International covenant on civil and political rights

Distr.GENERAL

CCPR/C/SR.220123 July 2004

Original: ENGLISH

HUMAN RIGHTS COMMITTEE

Eighty-first session

SUMMARY RECORD OF THE 2201st MEETING

Held at the Palais Wilson, Geneva,

on Wednesday, 14 July 2004, at 3 p.m.

Chairperson: Mr. AMOR

CONTENTS

CONSIDERATION OF REPORTS SUBMITTED BY STATES PARTIES UNDER ARTICLE 40 OF THE COVENANT (continued)

Initial report of Namibia (continued)

The meeting was called to order at 3.05 p.m.

The meeting was called to order at 3.05 p.m.

CONSIDERATION OF REPORTS SUBMITTED BY STATES PARTIES UNDER ARTICLE 40 OF THE COVENANT (agenda item 6) (continued)

Initial report of Namibia (continued) (CCPR/C/NAM/2003/1; CCPR/C/81/L/NAM)

At the invitation of the Chairperson, the members of the delegation of Namibia resumed their places at the Committee table.

Mr. NUJOMA (Namibia) said that his delegation would prefer to respond in writing to the remaining questions raised by the Committee at its previous meeting, and to continue with the replies to the list of issues.

The CHAIRPERSON said that Namibia could submit additional written information within the three days following the completion of the Committee’s consideration.

Mr. GLÈLÈ-AHANHANZO said that he was particularly glad to welcome the delegation from Namibia, since States parties from that region did not often submit reports; moreover, the initial report of Namibia was most encouraging. He asked how the Government explained the high proportion of people who never married (report, para. 25); whether the reasons were cultural or legal; and what the Government was doing to remedy the situation.

#####

* **PROBLEM 1**
In the rows, swap "series" for "dataset" in the lines from the one with "median 3400, box" to the one with "the COVID_DEATHS_PCT series?", leaving everything else unchanged.

#####

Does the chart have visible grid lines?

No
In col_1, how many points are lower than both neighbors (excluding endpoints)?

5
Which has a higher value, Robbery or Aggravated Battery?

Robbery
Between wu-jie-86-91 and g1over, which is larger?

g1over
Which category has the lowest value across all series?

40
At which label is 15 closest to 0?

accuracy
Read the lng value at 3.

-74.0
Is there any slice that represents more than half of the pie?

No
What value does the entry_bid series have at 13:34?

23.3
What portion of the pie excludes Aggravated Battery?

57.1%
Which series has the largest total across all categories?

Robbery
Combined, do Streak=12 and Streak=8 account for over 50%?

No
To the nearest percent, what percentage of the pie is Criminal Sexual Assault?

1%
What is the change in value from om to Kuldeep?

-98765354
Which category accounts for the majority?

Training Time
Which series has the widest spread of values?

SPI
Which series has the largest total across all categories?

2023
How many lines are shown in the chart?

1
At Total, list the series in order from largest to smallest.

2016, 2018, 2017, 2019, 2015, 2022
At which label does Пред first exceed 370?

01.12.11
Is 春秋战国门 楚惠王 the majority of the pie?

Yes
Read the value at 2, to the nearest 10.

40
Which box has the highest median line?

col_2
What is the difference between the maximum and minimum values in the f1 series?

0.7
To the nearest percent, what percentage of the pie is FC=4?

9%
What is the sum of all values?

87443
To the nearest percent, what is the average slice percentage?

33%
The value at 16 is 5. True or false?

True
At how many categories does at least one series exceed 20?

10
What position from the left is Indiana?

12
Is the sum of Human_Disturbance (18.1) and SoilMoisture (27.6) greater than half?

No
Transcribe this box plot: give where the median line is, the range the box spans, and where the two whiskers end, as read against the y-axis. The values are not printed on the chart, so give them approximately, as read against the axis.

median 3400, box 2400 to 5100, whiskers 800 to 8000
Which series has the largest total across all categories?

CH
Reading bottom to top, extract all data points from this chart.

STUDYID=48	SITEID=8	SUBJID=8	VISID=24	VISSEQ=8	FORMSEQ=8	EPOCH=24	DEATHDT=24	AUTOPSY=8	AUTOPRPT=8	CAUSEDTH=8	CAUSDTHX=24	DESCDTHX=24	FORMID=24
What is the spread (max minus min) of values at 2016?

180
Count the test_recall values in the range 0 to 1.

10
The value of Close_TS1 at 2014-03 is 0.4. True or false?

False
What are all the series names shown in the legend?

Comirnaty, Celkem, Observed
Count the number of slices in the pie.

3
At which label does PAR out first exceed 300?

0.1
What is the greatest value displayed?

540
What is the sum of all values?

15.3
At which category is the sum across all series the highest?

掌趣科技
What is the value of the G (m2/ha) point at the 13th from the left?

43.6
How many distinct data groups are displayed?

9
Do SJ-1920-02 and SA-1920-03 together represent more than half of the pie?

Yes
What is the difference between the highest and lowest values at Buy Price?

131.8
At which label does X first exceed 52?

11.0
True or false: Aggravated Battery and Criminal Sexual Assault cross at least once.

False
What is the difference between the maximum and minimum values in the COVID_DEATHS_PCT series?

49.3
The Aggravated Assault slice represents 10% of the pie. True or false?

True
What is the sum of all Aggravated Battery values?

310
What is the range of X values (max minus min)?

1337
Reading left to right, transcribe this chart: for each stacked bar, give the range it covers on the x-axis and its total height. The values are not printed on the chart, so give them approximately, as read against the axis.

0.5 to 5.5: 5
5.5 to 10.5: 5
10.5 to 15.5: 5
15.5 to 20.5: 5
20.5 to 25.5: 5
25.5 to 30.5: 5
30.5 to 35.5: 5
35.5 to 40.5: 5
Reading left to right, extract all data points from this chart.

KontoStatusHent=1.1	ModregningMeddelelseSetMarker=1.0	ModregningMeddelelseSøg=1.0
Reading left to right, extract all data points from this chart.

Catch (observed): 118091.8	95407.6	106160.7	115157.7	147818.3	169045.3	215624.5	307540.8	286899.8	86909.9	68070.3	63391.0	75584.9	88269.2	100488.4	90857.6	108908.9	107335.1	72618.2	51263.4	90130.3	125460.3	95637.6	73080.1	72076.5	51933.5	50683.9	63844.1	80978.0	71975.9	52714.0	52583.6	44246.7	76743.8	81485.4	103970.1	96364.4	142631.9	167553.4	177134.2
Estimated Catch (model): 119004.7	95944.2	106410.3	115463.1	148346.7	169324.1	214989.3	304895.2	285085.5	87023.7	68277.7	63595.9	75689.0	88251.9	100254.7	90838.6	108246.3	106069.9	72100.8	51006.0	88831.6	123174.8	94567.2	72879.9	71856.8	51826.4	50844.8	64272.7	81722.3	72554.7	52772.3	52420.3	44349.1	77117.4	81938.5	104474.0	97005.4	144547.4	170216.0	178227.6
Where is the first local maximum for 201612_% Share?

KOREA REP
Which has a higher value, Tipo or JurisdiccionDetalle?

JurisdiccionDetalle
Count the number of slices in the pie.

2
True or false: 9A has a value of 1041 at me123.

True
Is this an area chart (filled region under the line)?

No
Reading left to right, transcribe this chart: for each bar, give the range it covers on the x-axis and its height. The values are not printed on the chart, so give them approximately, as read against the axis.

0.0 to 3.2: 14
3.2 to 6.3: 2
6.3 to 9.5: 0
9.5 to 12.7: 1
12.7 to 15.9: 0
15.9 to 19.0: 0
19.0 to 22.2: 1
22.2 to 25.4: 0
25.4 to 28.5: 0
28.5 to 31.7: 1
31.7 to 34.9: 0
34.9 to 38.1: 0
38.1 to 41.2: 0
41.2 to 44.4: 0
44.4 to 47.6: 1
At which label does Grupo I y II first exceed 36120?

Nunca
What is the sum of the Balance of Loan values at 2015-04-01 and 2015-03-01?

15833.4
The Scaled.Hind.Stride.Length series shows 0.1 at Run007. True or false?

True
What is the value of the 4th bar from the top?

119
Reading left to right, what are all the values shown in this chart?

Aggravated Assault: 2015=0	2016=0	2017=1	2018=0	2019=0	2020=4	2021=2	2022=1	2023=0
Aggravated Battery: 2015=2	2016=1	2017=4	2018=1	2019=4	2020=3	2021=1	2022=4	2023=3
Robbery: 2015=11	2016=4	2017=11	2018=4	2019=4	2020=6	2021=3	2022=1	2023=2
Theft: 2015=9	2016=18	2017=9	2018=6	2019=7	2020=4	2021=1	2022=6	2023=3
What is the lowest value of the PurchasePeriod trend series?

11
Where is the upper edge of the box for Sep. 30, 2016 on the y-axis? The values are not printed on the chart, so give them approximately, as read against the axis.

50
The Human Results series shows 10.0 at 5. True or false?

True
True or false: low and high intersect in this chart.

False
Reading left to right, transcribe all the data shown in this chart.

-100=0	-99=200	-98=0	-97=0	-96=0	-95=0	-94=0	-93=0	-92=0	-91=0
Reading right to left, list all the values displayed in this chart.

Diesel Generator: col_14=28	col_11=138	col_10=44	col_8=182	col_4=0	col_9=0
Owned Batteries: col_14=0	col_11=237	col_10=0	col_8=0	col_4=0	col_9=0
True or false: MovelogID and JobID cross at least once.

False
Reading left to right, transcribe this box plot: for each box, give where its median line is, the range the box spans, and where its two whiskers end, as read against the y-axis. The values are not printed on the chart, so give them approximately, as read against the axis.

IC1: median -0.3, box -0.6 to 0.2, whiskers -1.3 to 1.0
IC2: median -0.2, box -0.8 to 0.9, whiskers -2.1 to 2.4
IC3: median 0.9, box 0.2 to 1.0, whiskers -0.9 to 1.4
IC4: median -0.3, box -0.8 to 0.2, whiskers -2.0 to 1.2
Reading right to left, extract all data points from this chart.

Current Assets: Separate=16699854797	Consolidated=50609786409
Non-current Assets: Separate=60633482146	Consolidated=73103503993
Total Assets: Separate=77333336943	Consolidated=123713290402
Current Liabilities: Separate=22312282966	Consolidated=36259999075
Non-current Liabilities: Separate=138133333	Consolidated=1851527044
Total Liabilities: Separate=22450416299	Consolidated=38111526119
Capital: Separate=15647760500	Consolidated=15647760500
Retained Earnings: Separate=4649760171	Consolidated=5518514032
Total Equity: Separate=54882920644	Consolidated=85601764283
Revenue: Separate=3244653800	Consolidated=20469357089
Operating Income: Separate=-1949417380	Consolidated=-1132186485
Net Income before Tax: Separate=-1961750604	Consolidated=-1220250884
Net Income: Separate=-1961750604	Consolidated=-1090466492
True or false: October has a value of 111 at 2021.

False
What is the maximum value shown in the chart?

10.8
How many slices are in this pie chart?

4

#####

* **PROBLEM 2**
According to the meeting summary, at what time was the meeting called to order?

* **EXERCISE ANSWER 1**
median 3400, box 2400 to 5100, whiskers 800 to 8000
Which dataset has the largest total across all categories?

CH
Reading bottom to top, extract all data points from this chart.

STUDYID=48	SITEID=8	SUBJID=8	VISID=24	VISSEQ=8	FORMSEQ=8	EPOCH=24	DEATHDT=24	AUTOPSY=8	AUTOPRPT=8	CAUSEDTH=8	CAUSDTHX=24	DESCDTHX=24	FORMID=24
What is the spread (max minus min) of values at 2016?

180
Count the test_recall values in the range 0 to 1.

10
The value of Close_TS1 at 2014-03 is 0.4. True or false?

False
What are all the dataset names shown in the legend?

Comirnaty, Celkem, Observed
Count the number of slices in the pie.

3
At which label does PAR out first exceed 300?

0.1
What is the greatest value displayed?

540
What is the sum of all values?

15.3
At which category is the sum across all dataset the highest?

掌趣科技
What is the value of the G (m2/ha) point at the 13th from the left?

43.6
How many distinct data groups are displayed?

9
Do SJ-1920-02 and SA-1920-03 together represent more than half of the pie?

Yes
What is the difference between the highest and lowest values at Buy Price?

131.8
At which label does X first exceed 52?

11.0
True or false: Aggravated Battery and Criminal Sexual Assault cross at least once.

False
What is the difference between the maximum and minimum values in the COVID_DEATHS_PCT dataset?

* **EXERCISE ANSWER 2**
At 3.05 p.m.